Por eso nos viene muy bien la segunda lectura, en donde san Pablo nos ofrece la razón de ser del ministerio apostólico -que hemos heredado los obispos y compartido con los presbíteros- de ayudar a reconciliar nuestra persona cuando hayamos caído, o cuando hayamos equivocado el camino. Por eso viene bien este magnífico ministerio de la reconciliación, que hace de nosotros hombres nuevos.

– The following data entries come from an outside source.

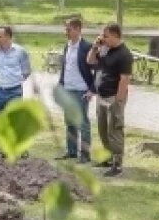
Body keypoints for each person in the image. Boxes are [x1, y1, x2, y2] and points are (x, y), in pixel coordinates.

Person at [86, 22, 134, 177]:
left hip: (114, 97)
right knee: (103, 129)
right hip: (102, 96)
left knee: (115, 130)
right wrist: (95, 47)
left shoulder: (124, 54)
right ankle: (107, 158)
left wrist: (118, 101)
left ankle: (117, 164)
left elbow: (125, 79)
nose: (103, 38)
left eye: (106, 36)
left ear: (115, 35)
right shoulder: (105, 50)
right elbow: (90, 61)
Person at [57, 16, 96, 163]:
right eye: (65, 29)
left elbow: (96, 71)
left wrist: (92, 89)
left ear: (78, 29)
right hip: (68, 89)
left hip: (81, 90)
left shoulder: (87, 47)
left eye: (69, 29)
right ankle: (71, 151)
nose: (66, 32)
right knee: (70, 122)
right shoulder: (67, 46)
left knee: (82, 123)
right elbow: (65, 68)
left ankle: (85, 155)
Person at [0, 25, 31, 116]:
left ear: (8, 37)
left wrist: (16, 80)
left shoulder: (20, 52)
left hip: (15, 91)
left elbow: (26, 71)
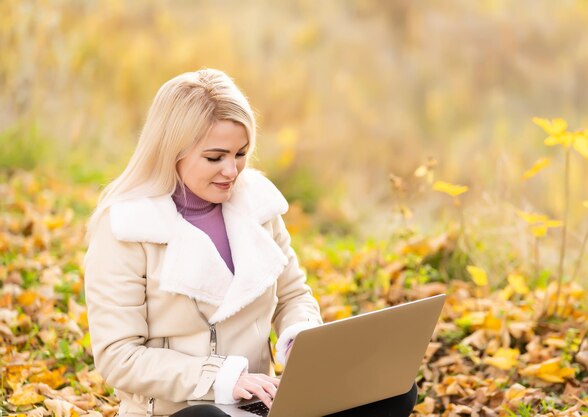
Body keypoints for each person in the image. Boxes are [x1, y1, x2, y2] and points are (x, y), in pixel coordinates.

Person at [84, 69, 417, 417]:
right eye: (215, 157)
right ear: (171, 151)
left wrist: (300, 340)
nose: (232, 171)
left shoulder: (257, 205)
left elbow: (293, 296)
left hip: (263, 406)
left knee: (393, 388)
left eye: (240, 153)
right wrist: (223, 377)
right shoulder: (125, 228)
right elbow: (119, 356)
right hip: (180, 410)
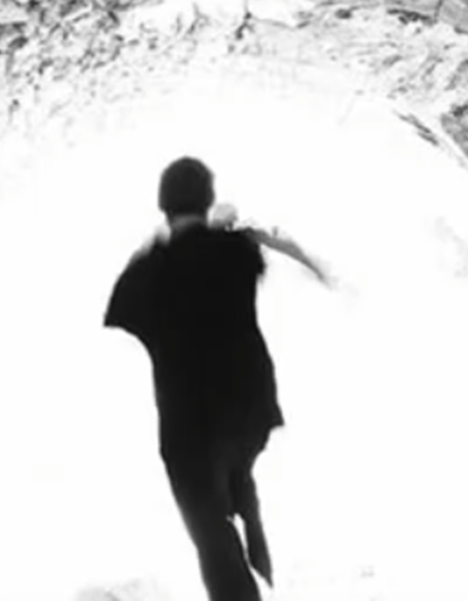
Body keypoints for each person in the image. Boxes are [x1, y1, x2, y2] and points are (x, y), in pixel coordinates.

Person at [103, 156, 335, 601]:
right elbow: (261, 241)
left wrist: (152, 246)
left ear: (162, 204)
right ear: (207, 199)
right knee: (234, 469)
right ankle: (247, 509)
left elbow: (118, 311)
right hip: (250, 410)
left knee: (210, 533)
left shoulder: (149, 271)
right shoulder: (234, 251)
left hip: (188, 423)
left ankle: (244, 542)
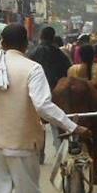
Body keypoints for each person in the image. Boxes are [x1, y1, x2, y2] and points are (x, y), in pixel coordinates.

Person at [0, 24, 89, 193]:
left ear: (2, 42)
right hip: (23, 145)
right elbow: (43, 106)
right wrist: (72, 126)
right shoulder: (32, 68)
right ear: (26, 44)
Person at [27, 26, 72, 159]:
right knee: (56, 122)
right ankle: (60, 155)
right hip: (56, 93)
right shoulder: (60, 54)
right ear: (53, 38)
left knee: (38, 123)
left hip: (36, 92)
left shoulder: (33, 53)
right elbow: (67, 71)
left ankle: (39, 152)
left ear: (41, 36)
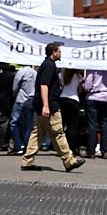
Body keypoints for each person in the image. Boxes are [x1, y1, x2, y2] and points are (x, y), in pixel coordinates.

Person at [20, 42, 84, 173]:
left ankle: (27, 161)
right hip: (49, 105)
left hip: (41, 105)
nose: (60, 53)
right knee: (58, 132)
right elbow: (44, 85)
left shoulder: (46, 65)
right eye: (59, 51)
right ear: (54, 52)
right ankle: (69, 160)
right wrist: (46, 106)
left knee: (37, 134)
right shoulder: (49, 66)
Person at [82, 69, 107, 159]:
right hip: (105, 98)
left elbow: (87, 86)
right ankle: (105, 151)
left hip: (93, 97)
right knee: (103, 124)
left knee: (92, 124)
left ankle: (91, 151)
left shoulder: (91, 69)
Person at [10, 64, 36, 155]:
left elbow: (15, 86)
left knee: (14, 123)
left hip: (21, 99)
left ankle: (18, 145)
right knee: (29, 125)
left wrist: (14, 95)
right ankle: (26, 146)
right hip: (32, 100)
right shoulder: (35, 73)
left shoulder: (21, 72)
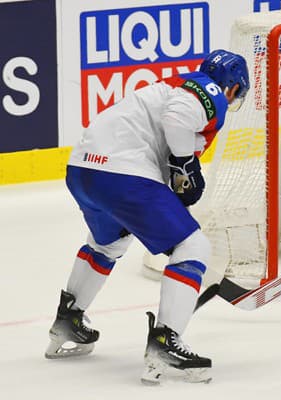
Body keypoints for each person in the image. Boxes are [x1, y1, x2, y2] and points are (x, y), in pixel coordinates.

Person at [44, 49, 250, 385]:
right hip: (122, 172)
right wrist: (184, 165)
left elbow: (167, 129)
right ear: (231, 87)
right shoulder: (208, 90)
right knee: (192, 246)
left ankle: (69, 319)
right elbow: (178, 119)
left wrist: (179, 172)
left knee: (107, 243)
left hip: (82, 168)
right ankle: (165, 343)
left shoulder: (172, 86)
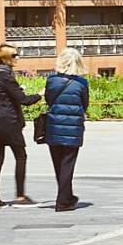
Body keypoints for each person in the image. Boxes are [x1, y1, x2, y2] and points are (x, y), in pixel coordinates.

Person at [0, 42, 40, 207]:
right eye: (15, 55)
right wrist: (41, 94)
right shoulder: (6, 76)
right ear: (6, 58)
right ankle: (20, 197)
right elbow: (24, 101)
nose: (18, 58)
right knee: (21, 156)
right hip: (8, 122)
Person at [42, 47, 90, 212]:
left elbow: (48, 100)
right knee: (68, 165)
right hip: (73, 129)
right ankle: (62, 201)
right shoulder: (82, 83)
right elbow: (85, 105)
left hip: (54, 127)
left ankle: (67, 197)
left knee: (59, 166)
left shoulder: (51, 80)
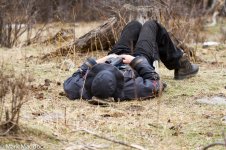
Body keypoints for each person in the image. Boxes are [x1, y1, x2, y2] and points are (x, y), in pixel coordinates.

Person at [63, 20, 199, 101]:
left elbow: (72, 78)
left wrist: (102, 60)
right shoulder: (131, 88)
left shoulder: (83, 88)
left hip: (115, 57)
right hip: (139, 62)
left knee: (133, 25)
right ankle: (181, 65)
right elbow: (156, 83)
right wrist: (136, 61)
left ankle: (180, 63)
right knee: (151, 24)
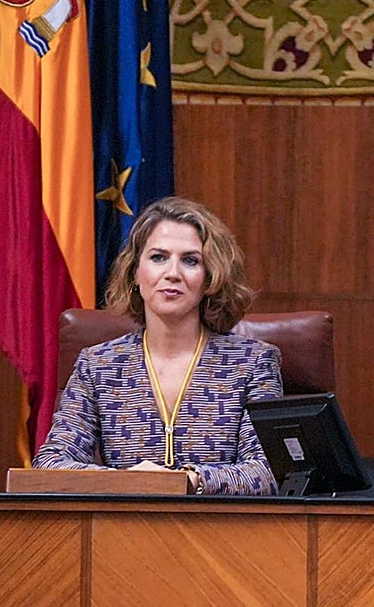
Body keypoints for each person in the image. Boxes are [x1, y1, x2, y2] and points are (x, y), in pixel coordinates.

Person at [35, 197, 280, 495]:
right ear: (136, 273)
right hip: (122, 532)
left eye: (190, 260)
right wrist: (126, 481)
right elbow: (51, 463)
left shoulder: (252, 362)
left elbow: (267, 471)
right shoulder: (99, 364)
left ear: (210, 278)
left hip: (219, 535)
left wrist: (188, 480)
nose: (172, 273)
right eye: (158, 257)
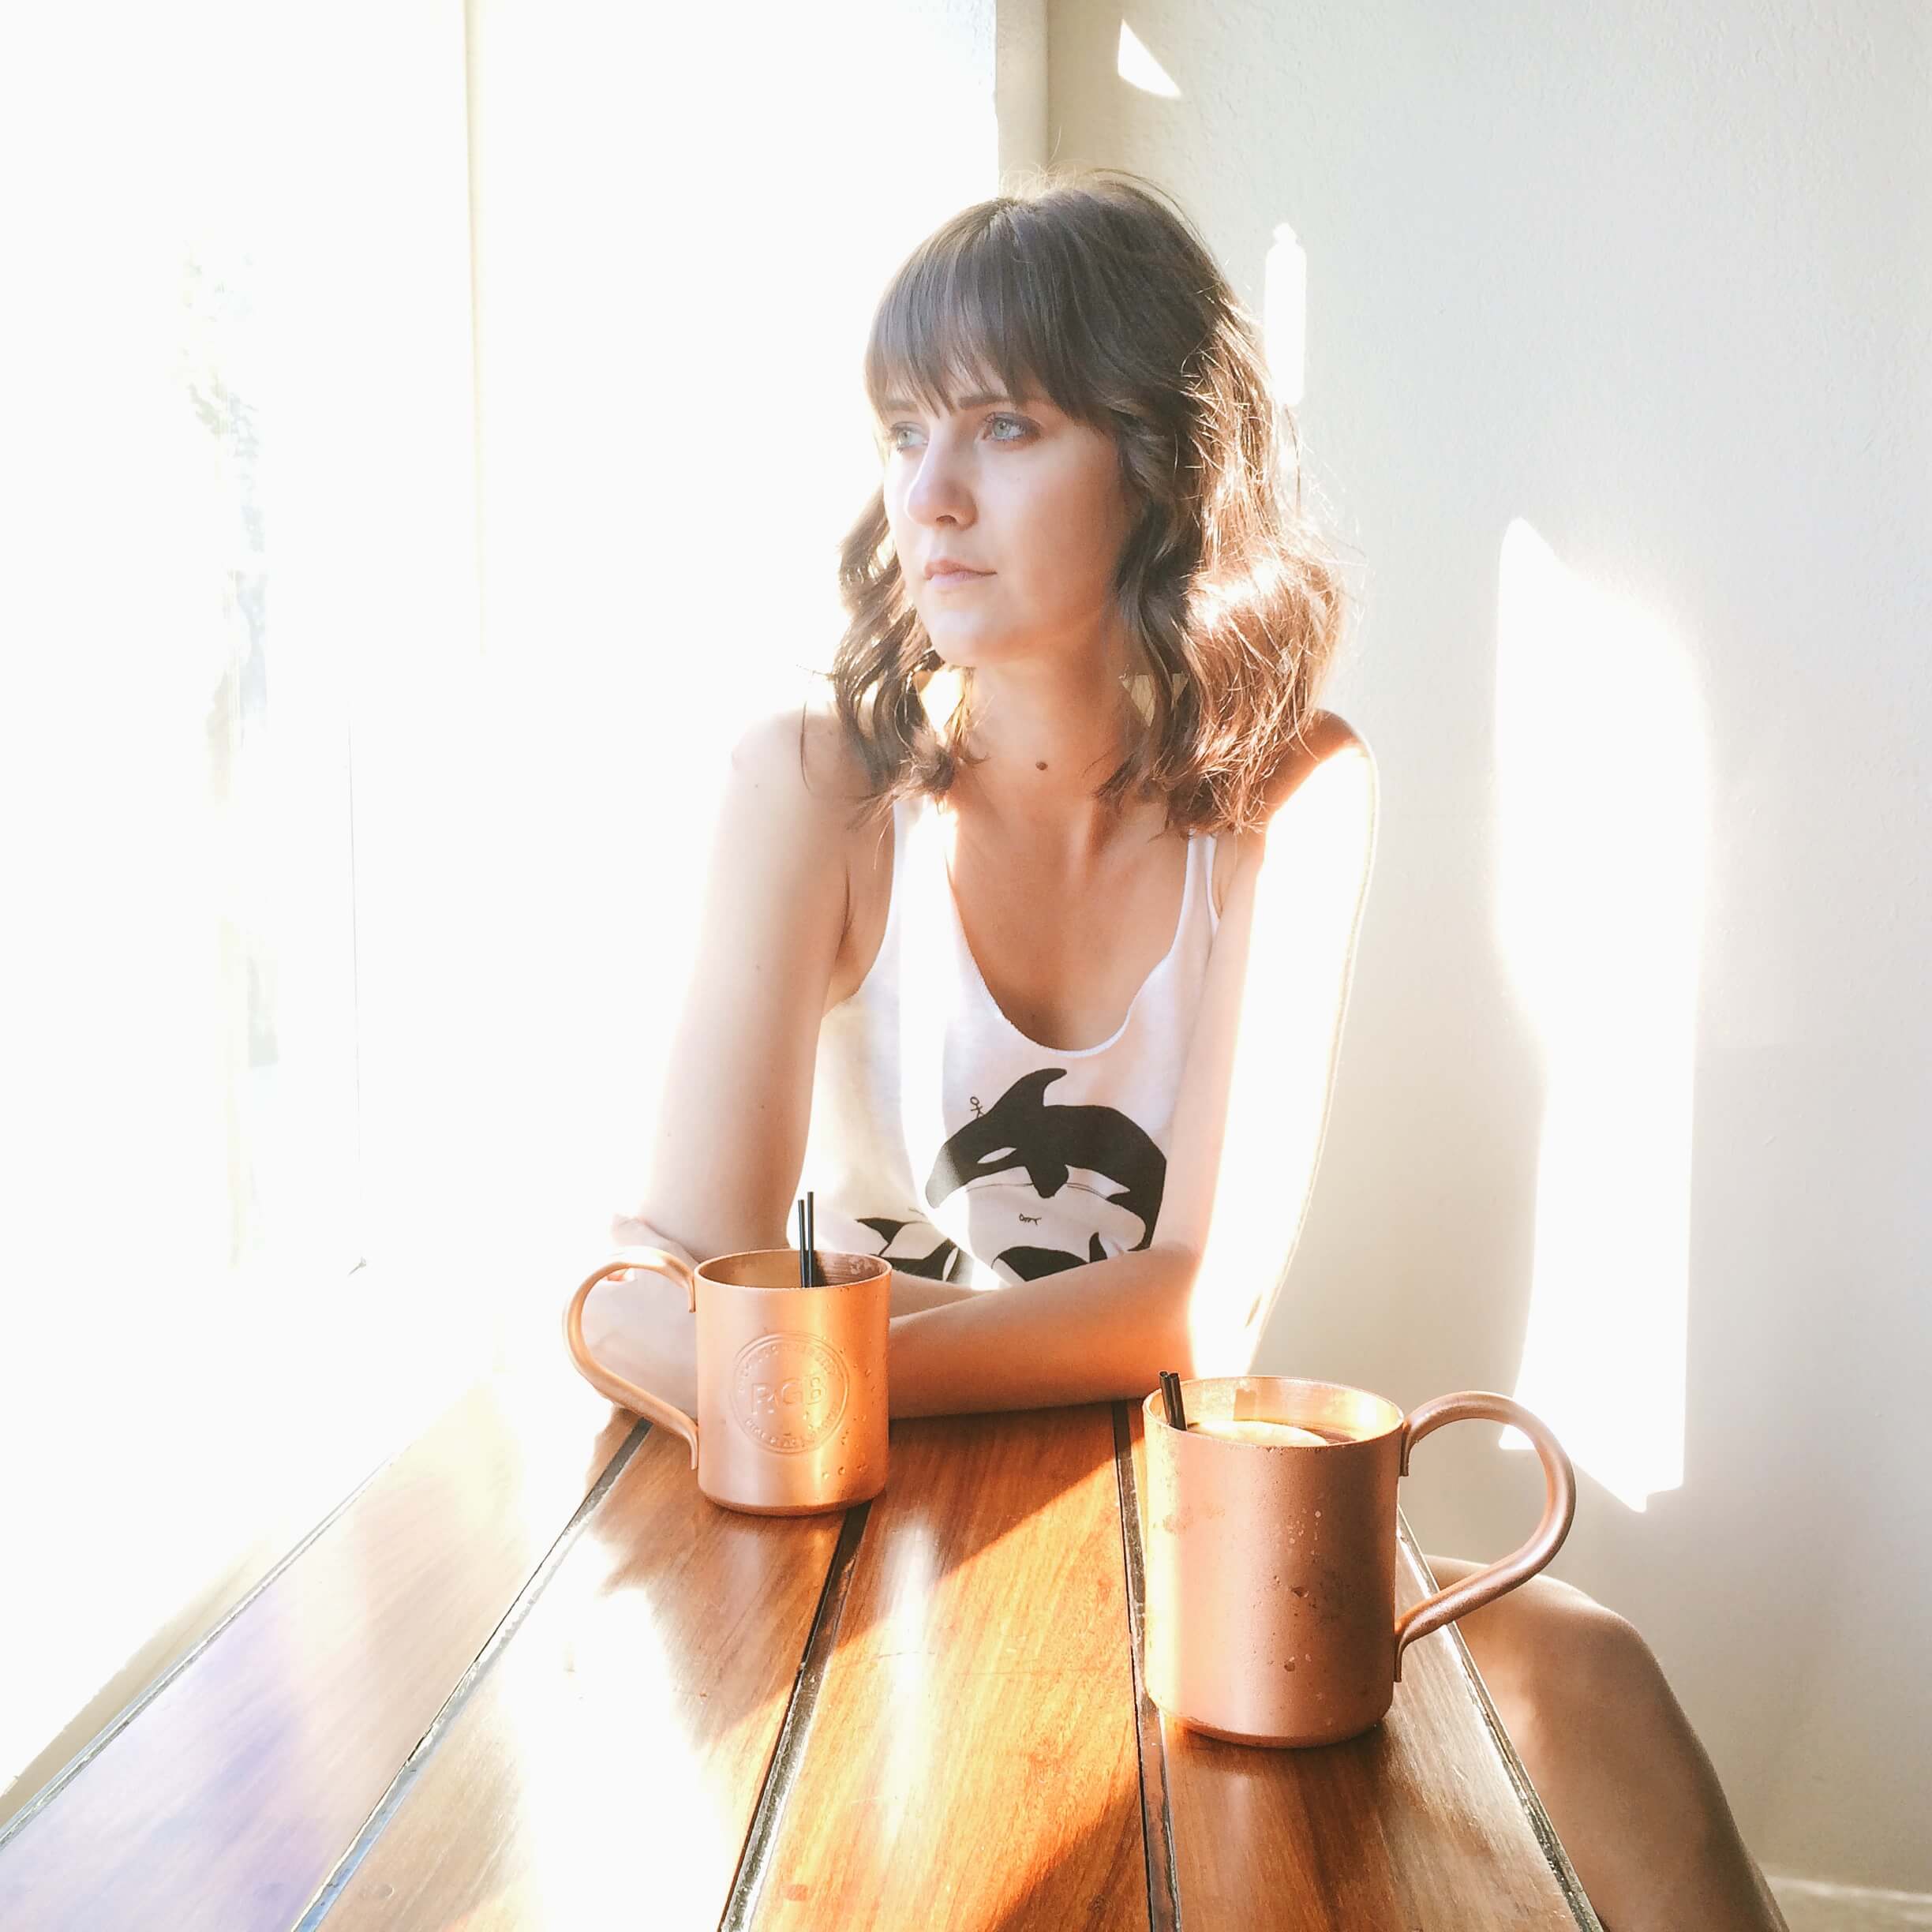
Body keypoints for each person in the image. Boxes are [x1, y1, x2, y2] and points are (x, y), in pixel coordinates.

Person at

Dice así san Pablo: el que vive según Cristo, es una criatura nueva  (2 Co. 5,17). Para Él todo lo viejo ha pasado. Cuántos se quedan esclavizados a su pasado. Las cosas mal hechas no nos pueden encadenar, si nos reconciliamos con Dios. Siempre hay una esperanza, porque es un Padre que nos ama. Todo lo viejo ha pasado, ya todo es nuevo.

¿Y cómo podemos dar ese paso para encontrar un nuevo camino? San Pablo lo dice: Dios reconcilió al mundo consigo (2 Co. 5,18-19), y renunció a tomar en cuenta los pecados de los hombres.

A nosotros confió el mensaje de la reconciliación. El ministerio sacerdotal es algo muy precioso e importante para todos los discípulos de Cristo. Dice también san Pablo: por eso nosotros somos embajadores de Cristo (2 Co. 5,18-20), y por nuestro medio es como si Dios mismo los exhortara a ustedes, en nombre de Cristo, a reconciliarse con Él. ¡Dejémonos reconciliar con Dios!

Este recinto es una catedral porque aquí se representa la cabeza de esta Iglesia particular de la Arquidiócesis de México. En ella hay un Cabildo que hoy hemos aumentado en número, con sacerdotes ejemplares, que tienen una madurez humana, cristiana y sacerdotal, que han tenido por años distintas responsabilidades. Ellos han sido añadidos a este Cabildo para mostrar el misterio de la reconciliación aquí en la sede del obispo.

Ellos, además, junto con los que ya integraban el Cabildo, tienen la preocupación de que la Catedral sea un lugar donde la comunidad encuentre oportunidad de reconciliarse con Dios, así como de nutrirse y alimentar su fe, esperanza y caridad, con el ejercicio de la oración.

Ellos todos los días rezan por ustedes, rezan por esta Arquidiócesis, por todos los sacerdotes y agentes de pastoral. Rezan por mí y por los obispos auxiliares de esta Arquidiócesis. Es parte del oficio que se les encomienda al ser canónigos. En nombre de Cristo también nos ayudan a encontrar el camino. La Catedral de México es casa de todos. Aquí encontramos momentos para orar, pero también para descubrir nuestra propia historia.

Esta santa iglesia catedral tiene un patrimonio histórico y cultural que nos ayudará a entender mejor no sólo nuestra propia iglesia, sino también nuestro caminar. Estas expresiones son de las responsabilidades que recaen en este Cabildo de canónigos. Aquí podrán, quizá, ver lo que afirma la primera lectura en el libro de Josué: la alegría de un pueblo al entrar en la tierra prometida. Nosotros estamos invitados, en este mundo tan pluricultural, a reencontrarnos con nuestra fe, con nuestra historia, con nuestra identidad.

Al buscar a Dios podremos constatar que Él cumple sus promesas, que no nos deja solos, que es ese Padre que envía su Espíritu para fortalecernos, orientarnos y acompañarnos.

Que el Señor siga haciendo, como lo ha hecho por tantos siglos, de esta santa iglesia Catedral, un referente para los discípulos de Cristo, de toda la Iglesia y particularmente de todos los fieles de esta Arquidiócesis de México. ¡Que así sea!